→ DIRECTIONS FOR THIS TASK:
Your result should be every line of the records below that contains the word "left".

→ RECORD SET:
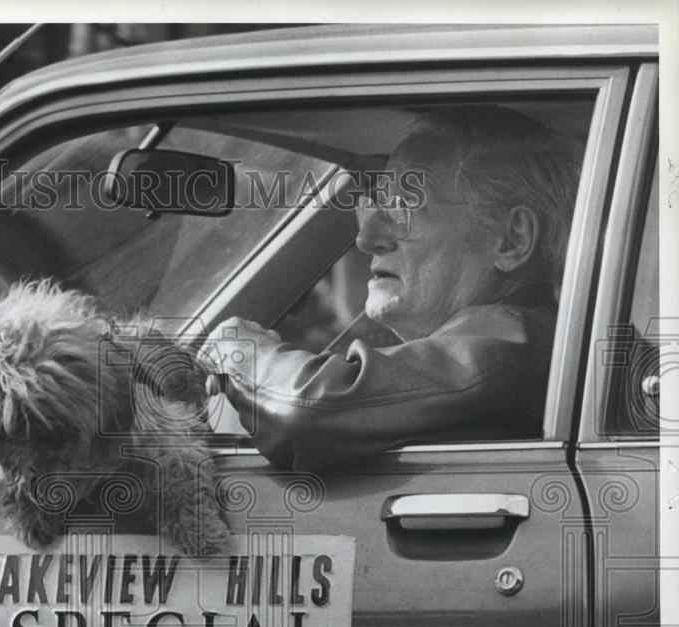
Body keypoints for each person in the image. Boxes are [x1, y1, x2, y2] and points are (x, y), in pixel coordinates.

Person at [200, 105, 584, 471]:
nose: (367, 239)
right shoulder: (527, 342)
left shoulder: (514, 341)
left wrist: (235, 350)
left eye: (402, 209)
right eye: (372, 206)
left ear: (512, 239)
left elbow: (306, 408)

→ SOLUTION FOR THIS EXERCISE:
left shoulder: (514, 341)
left wrist: (235, 350)
left eye: (402, 209)
left ear: (512, 239)
left elbow: (306, 408)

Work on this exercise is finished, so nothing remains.